Report all lines below with the word "monitor".

Design files in text formats
▬▬▬▬▬▬

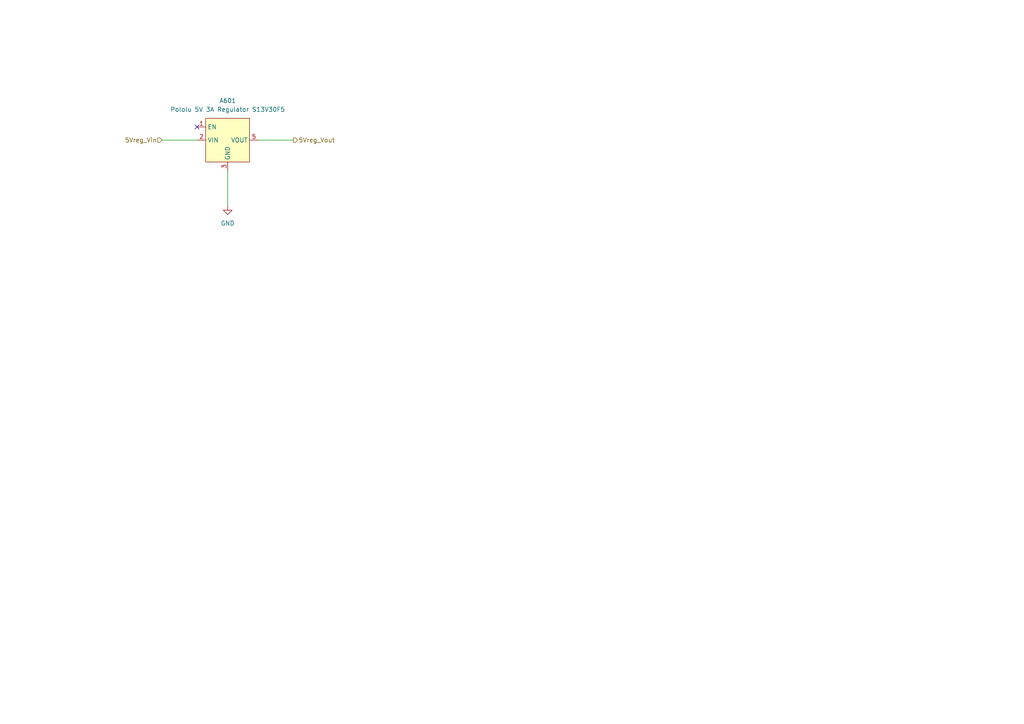
<source format=kicad_sch>
(kicad_sch
	(version 20250114)
	(generator "eeschema")
	(generator_version "9.0")
	(uuid "cfed4bba-51c9-4b4e-a4a5-2ffdc8d3a670")
	(paper "A4")
	
	(no_connect
		(at 57.15 36.83)
		(uuid "13adcefb-6842-4954-9345-d003e0117e87")
	)
	(wire
		(pts
			(xy 46.99 40.64) (xy 57.15 40.64)
		)
		(stroke
			(width 0)
			(type default)
		)
		(uuid "244f628c-2358-44d3-adc5-670bf376be21")
	)
	(wire
		(pts
			(xy 66.04 49.53) (xy 66.04 59.69)
		)
		(stroke
			(width 0)
			(type default)
		)
		(uuid "8f6d561d-1afc-4f31-86a7-3bd2df14e2db")
	)
	(wire
		(pts
			(xy 74.93 40.64) (xy 85.09 40.64)
		)
		(stroke
			(width 0)
			(type default)
		)
		(uuid "b975f56f-f580-43ea-a38c-29c98b4b078b")
	)
	(hierarchical_label "5Vreg_Vout"
		(shape output)
		(at 85.09 40.64 0)
		(effects
			(font
				(size 1.27 1.27)
			)
			(justify left)
		)
		(uuid "1db5c582-0caa-4c66-9c30-f84d2358575b")
	)
	(hierarchical_label "5Vreg_Vin"
		(shape input)
		(at 46.99 40.64 180)
		(effects
			(font
				(size 1.27 1.27)
			)
			(justify right)
		)
		(uuid "994d0473-ba64-4f9d-914c-bce346ccd518")
	)
	(symbol
		(lib_id "power:GND")
		(at 66.04 59.69 0)
		(unit 1)
		(exclude_from_sim no)
		(in_bom yes)
		(on_board yes)
		(dnp no)
		(fields_autoplaced yes)
		(uuid "bead5fdc-967f-480f-9b61-86acb38816a1")
		(property "Reference" "#PWR0601"
			(at 66.04 66.04 0)
			(effects
				(font
					(size 1.27 1.27)
				)
				(hide yes)
			)
		)
		(property "Value" "GND"
			(at 66.04 64.77 0)
			(effects
				(font
					(size 1.27 1.27)
				)
			)
		)
		(property "Footprint" ""
			(at 66.04 59.69 0)
			(effects
				(font
					(size 1.27 1.27)
				)
				(hide yes)
			)
		)
		(property "Datasheet" ""
			(at 66.04 59.69 0)
			(effects
				(font
					(size 1.27 1.27)
				)
				(hide yes)
			)
		)
		(property "Description" "Power symbol creates a global label with name \"GND\" , ground"
			(at 66.04 59.69 0)
			(effects
				(font
					(size 1.27 1.27)
				)
				(hide yes)
			)
		)
		(pin "1"
			(uuid "e84b9d7d-e33c-4f1a-9d90-b3e76884ecb7")
		)
		(instances
			(project "presto"
				(path "/0fac30c0-3f82-4ab4-8888-b9c60b2e0ca9/f58c1695-506e-4133-a5b9-df6f2b530f90"
					(reference "#PWR0601")
					(unit 1)
				)
			)
		)
	)
	(symbol
		(lib_id "GTMRG-Boards:Pololu_S13V30F5")
		(at 66.04 40.64 0)
		(unit 1)
		(exclude_from_sim no)
		(in_bom yes)
		(on_board yes)
		(dnp no)
		(fields_autoplaced yes)
		(uuid "cfd38a67-739c-4bb9-abdd-40f3cc76d1e2")
		(property "Reference" "A601"
			(at 66.04 29.21 0)
			(effects
				(font
					(size 1.27 1.27)
				)
			)
		)
		(property "Value" "Pololu 5V 3A Regulator S13V30F5"
			(at 66.04 31.75 0)
			(effects
				(font
					(size 1.27 1.27)
				)
			)
		)
		(property "Footprint" "GTMRG_Footprints:Pololu_S13V30F5"
			(at 66.04 40.64 0)
			(effects
				(font
					(size 1.27 1.27)
				)
				(hide yes)
			)
		)
		(property "Datasheet" "https://www.pololu.com/product/4082"
			(at 66.04 49.022 0)
			(effects
				(font
					(size 1.27 1.27)
				)
				(hide yes)
			)
		)
		(property "Description" ""
			(at 66.04 40.64 0)
			(effects
				(font
					(size 1.27 1.27)
				)
				(hide yes)
			)
		)
		(pin "1"
			(uuid "46d1959a-2a61-44e1-9ac9-8259133cf070")
		)
		(pin "3"
			(uuid "5ef54e1a-35f0-4271-91f8-f430ff13f241")
		)
		(pin "4"
			(uuid "0be25563-07f8-4ae2-8bc6-b2e6f7643775")
		)
		(pin "5"
			(uuid "c3e933a1-c402-40b2-bf08-d47afcb39e6c")
		)
		(pin "2"
			(uuid "e3502b92-53c3-4695-949b-532116d7b712")
		)
		(instances
			(project "presto"
				(path "/0fac30c0-3f82-4ab4-8888-b9c60b2e0ca9/f58c1695-506e-4133-a5b9-df6f2b530f90"
					(reference "A601")
					(unit 1)
				)
			)
		)
	)
)

</source>
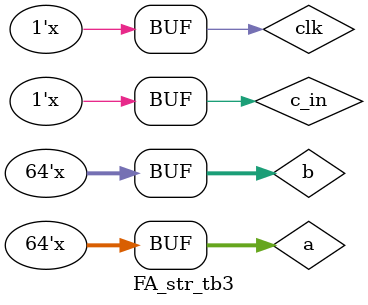
<source format=v>
`timescale 1ns / 1ps

module FA_str_tb3;

	// Inputs
	reg [63:0] a;
	reg [63:0] b;
	reg c_in;
	
	reg clk;

	// Outputs
	wire c_out;
	wire[63:0] sum;
	wire c_out_verify;
	wire[63:0] sum_verify;
	wire error_flag;


	// Instantiate the Unit Under Test (UUT)
	Carry_select_adder FA (
		.c_out(c_out), 
		.sum(sum), 
		.a(a), 
		.b(b), 
		.c_in(c_in)
	);
	
	// Verification module
	Verification_64bit Verification (
		.c_out(c_out_verify), 
		.sum(sum_verify), 
		.a(a), 
		.b(b), 
		.c_in(c_in)
	);
	
	// Assign Error_flag
	assign error_flag = (c_out != c_out_verify || sum != sum_verify);
	
	// Verification logic
	always@(posedge clk)
		begin
		if(error_flag)
			// Use $display here instead of $monitor
			// $monitor will display the message whenever there's a change of a, b, c_in
			// $display will only display once when it's been executed
			$display("Error occurs when a = %d, b = %d, c_in = %d\n", a, b, c_in);
		end
		
	// Derfine clk signal for Verfication purpose
	always #5 clk = ~clk;

	initial begin
		// Initialize Inputs
		clk = 0;
		a = 64'h0;
		b = 64'h0;
		c_in = 1'd0;
		
		// Wait 150 ns
		#150;
		a = 64'hffffffffffffffff;
		b = 64'h0;
		c_in = 1'd1;
		


	end
	
	always #27  {a,b,c_in} ={a,b,c_in}+1;
      
endmodule

</source>
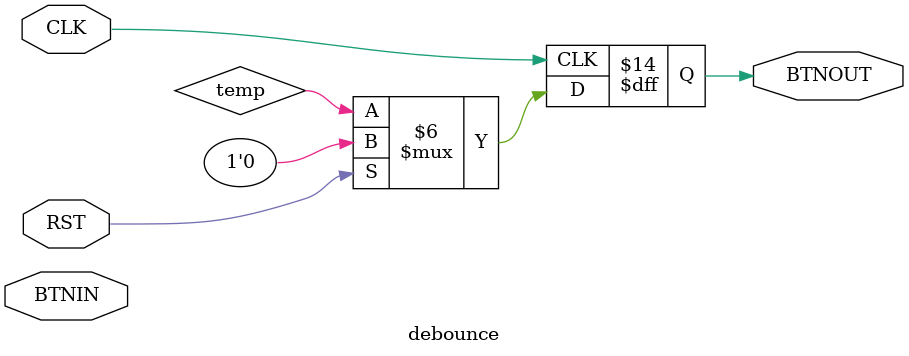
<source format=v>
module debounce (
	input		CLK,
	input		RST,
	input		BTNIN,
	output	reg	BTNOUT
);

// 125MHzを分周し40MHzを作成
reg [21:0] cnt22;

wire en40hz = (cnt22 == 22'd3125000-1);

always @( posedge CLK ) begin
	if ( RST )
		cnt22 <= 22'h0;
	else if ( en40hz  )
		cnt22 <= 22'h0;
	else 
		cnt22 <= cnt22 + 22'h1;
end

// スイッチ入力をFF2個で受ける
reg ff1, ff2;

always @( posedge CLK ) begin
	if ( RST )
		BTNOUT <= 1'b0;
	else
		BTNOUT <= temp;
end

endmodule

</source>
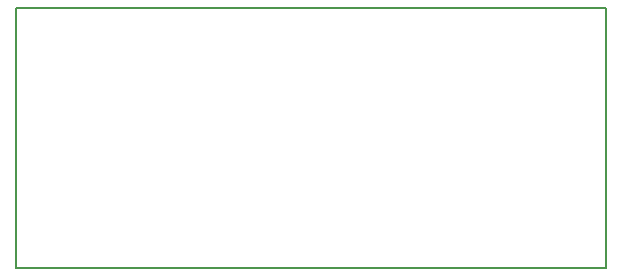
<source format=gbr>
%TF.GenerationSoftware,KiCad,Pcbnew,(5.1.6)-1*%
%TF.CreationDate,2021-01-10T15:05:27+01:00*%
%TF.ProjectId,trainCatcher,74726169-6e43-4617-9463-6865722e6b69,rev?*%
%TF.SameCoordinates,Original*%
%TF.FileFunction,Profile,NP*%
%FSLAX46Y46*%
G04 Gerber Fmt 4.6, Leading zero omitted, Abs format (unit mm)*
G04 Created by KiCad (PCBNEW (5.1.6)-1) date 2021-01-10 15:05:27*
%MOMM*%
%LPD*%
G01*
G04 APERTURE LIST*
%TA.AperFunction,Profile*%
%ADD10C,0.150000*%
%TD*%
G04 APERTURE END LIST*
D10*
X158000000Y-171000000D02*
X108000000Y-171000000D01*
X158000000Y-149000000D02*
X108000000Y-149000000D01*
X158000000Y-149000000D02*
X158000000Y-171000000D01*
X108000000Y-171000000D02*
X108000000Y-149000000D01*
M02*

</source>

▬▬▬▬▬▬

WRITTEN RESPONSE:
			// Use $display here instead of $monitor
			// $monitor will display the message whenever there's a change of a, b, c_in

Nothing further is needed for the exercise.